Im Draghi-Report steht, dass man auch privates Kapital für die Investitionen braucht. Wie könnte Österreich mithelfen, privates Kapital zu mobilisieren? – Marterbauer: Es braucht einen Mix aus öffentlichem und privatem Kapital. Ich bin recht skeptisch, wenn Incentivierung bedeutet, dass man aus den Budgets jetzt sehr viel beisteuern will. Einerseits kann ich immer sagen, ich habe das Geld nicht, Ende der Durchsage. Wir haben eine Budgetsituation, die uns keinen Spielraum ermöglicht. Andererseits wird völlig überschätzt, dass man irgendwelche steuerlichen Anreize brauchen würde, um irgendwas zu tun.

Boschan: Na ja, es gibt kein anderes Geld als privates Geld. Das vermeintlich staatliche Geld ist alles nur eine Ableitung von privatem Geld. Die Finanzierung erfolgt über Staatsschulden oder über Steuern. Als originäre Quelle steht immer die private Vermögensmasse dahinter. Es sind nicht nur die zukünftigen dramatischen Herausforderungen einer Transition in die CO2-freie Zukunft oder der Verteidigung zu bewältigen. Bestehende Herausforderungen im Sozialsicherungssystem vom Hier und Jetzt müssen finanziert werden. Das wird schuldenfinanziert in die Zukunft geschoben. Ich glaube schon, dass auch für diese gegenwärtigen Herausforderungen der Kapitalmarkt eine ganz entscheidende Rolle spielen kann.

Inwiefern? – Boschan: Zum Beispiel in der Anwendung jahrzehntelanger und erprobter Modelle bei der staatlichen Vorsorge, etwa wie bei den Schweden, den Niederländern oder Dänen. Wir wenden derzeit 13,7 Prozent des Budgets für Pensionen auf, das ist unfassbar. Der europäische Durchschnitt liegt bei elf Prozent. Schweden, die Niederlande und Dänemark rangieren zwischen sieben und neun Prozent. Wir haben ein sehr teures System. Aber das System muss auch bessere Ergebnisse bringen, und das tut es eben nicht. In Schweden werden derzeit 2,5 Prozent aus einem Umlageverfahren in den Kapitalmarkt orientiert. Das wurde vor 25 oder 30 Jahren eingeführt, übrigens immer durch sozialdemokratische Regierungen.

Es besteht überhaupt kein Anlass zu sagen, unser Pensionssystem ist irgendwie gefährdet. Im Pensionsbereich haben wir jetzt aufgrund der Krisen und der Demografie für zehn Jahre Finanzierungsprobleme.
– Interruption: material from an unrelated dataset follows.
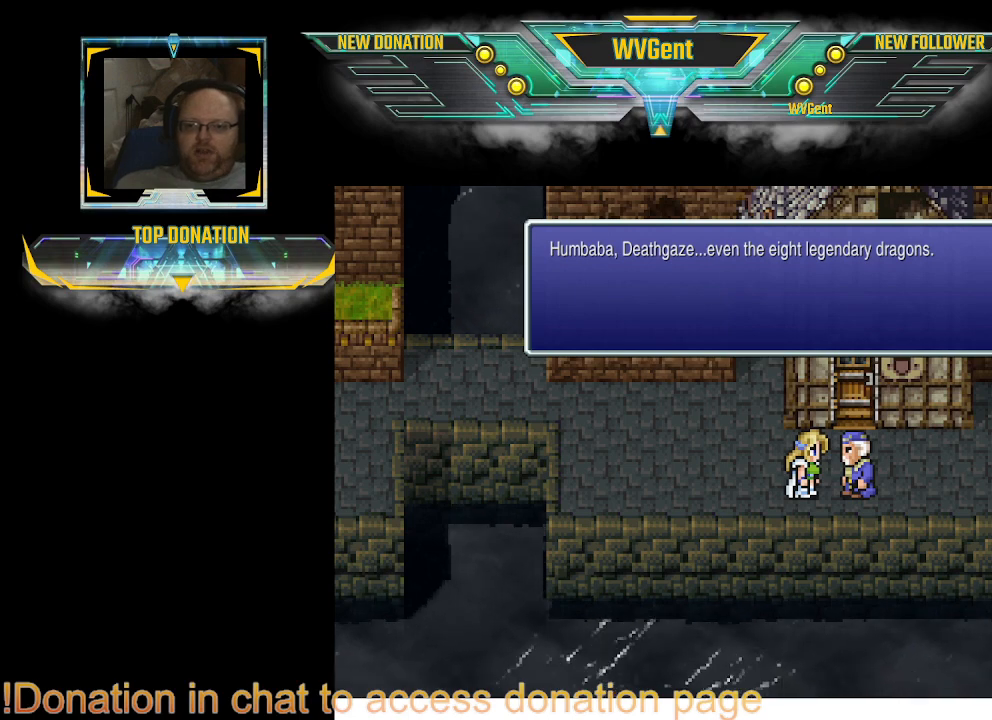
{"buttons": [], "left_stick": "center", "right_stick": "center", "events": []}
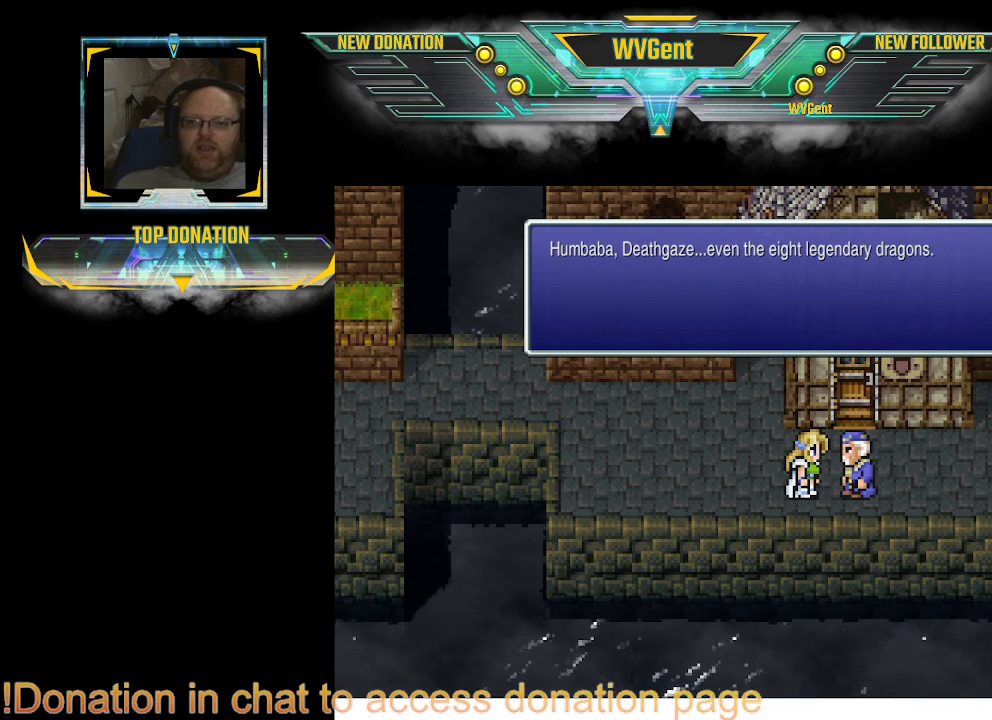
{"buttons": [], "left_stick": "center", "right_stick": "center", "events": []}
Danach sind die Pensionsausgaben flach bei 14 bis 14,5 oder manchmal 15 Prozent des BIPs.
Markus Marterbauer
Finanzminister

Sind das Gedanken, die Sie mittragen könnten, Herr Marterbauer, etwa wie in den Niederlanden das Cappuccino-System? – Marterbauer: Also einen Mix in der Pensionsversicherung, den wir jetzt auch schon haben, halte ich für sinnvoll. Ich bin ein großer Anhänger des Umlageverfahrens. Es hat uns über Jahrzehnte hervorragende Dienste geleistet. Es hat den Wohlstand massiv erhöht, gerade in der älteren Bevölkerung. Es wurde später über die Jahre die zweite Säule aufgebaut.

Die zweite Säule ist aber nur für 23 Prozent der Arbeitnehmer da. – Marterbauer: Die zweite Säule als gute Ergänzung könnte man durchaus weiter ausbauen. Wir diskutieren jetzt über diesen Generalpensionskassenvertrag, da bin ich sehr aufgeschlossen dafür. Ich glaube, dass in Österreich im internationalen Vergleich ein sehr gutes Modell der zweiten Säule entwickelt wurde. Eben auch weil es aus der Sozialpartnerschaft kam.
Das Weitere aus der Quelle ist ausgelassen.